YOUR INSTRUCTIONS:
Filter the entries beneath this task, copying only the lines that hold the word "Rendered".

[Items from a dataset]

────────────────────────────────────────

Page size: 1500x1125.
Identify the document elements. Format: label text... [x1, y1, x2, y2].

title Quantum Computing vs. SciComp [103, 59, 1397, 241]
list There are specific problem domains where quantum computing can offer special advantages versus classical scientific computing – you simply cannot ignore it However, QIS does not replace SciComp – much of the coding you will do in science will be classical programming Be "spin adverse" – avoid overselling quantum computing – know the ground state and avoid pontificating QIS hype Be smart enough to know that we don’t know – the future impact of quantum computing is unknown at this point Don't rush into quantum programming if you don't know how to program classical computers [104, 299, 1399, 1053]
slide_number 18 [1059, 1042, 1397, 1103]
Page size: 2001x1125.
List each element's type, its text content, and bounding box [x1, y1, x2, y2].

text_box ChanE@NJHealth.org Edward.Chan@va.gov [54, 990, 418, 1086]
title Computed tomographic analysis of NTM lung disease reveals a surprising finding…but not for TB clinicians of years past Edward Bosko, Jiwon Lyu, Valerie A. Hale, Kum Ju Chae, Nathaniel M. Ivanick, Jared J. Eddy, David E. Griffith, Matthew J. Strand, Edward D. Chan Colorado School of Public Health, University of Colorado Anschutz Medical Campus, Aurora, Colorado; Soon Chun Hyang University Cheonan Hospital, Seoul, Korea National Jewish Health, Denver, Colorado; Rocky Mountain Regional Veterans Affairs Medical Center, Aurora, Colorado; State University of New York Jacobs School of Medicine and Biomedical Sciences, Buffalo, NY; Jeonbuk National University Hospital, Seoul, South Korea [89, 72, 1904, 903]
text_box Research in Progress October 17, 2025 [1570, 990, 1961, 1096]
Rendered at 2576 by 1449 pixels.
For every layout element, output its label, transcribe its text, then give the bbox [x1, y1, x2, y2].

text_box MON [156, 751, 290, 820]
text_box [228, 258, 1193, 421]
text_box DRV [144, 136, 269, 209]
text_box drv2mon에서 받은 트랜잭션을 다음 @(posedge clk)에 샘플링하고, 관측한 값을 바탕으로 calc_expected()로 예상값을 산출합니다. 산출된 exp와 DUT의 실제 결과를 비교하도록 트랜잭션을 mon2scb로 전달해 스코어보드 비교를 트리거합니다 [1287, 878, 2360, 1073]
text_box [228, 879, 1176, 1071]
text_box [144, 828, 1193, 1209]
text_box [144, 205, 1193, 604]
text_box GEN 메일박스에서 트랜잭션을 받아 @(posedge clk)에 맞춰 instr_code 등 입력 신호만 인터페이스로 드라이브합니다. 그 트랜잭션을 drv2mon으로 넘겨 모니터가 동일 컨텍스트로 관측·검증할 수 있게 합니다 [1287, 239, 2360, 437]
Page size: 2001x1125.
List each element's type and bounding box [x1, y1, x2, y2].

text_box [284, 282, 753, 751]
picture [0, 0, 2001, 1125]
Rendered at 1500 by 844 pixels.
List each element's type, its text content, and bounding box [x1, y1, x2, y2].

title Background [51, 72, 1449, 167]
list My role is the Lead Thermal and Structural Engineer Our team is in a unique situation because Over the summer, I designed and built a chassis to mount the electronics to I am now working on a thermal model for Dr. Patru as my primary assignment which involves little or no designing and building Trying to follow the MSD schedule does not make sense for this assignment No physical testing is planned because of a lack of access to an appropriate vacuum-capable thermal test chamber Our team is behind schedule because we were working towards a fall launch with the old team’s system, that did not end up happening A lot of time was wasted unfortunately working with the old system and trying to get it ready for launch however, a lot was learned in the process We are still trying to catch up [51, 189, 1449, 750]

────────────────────────────────────────

ANSWER TO THIS EXERCISE:
Rendered at 2576 by 1449 pixels.
Rendered at 1500 by 844 pixels.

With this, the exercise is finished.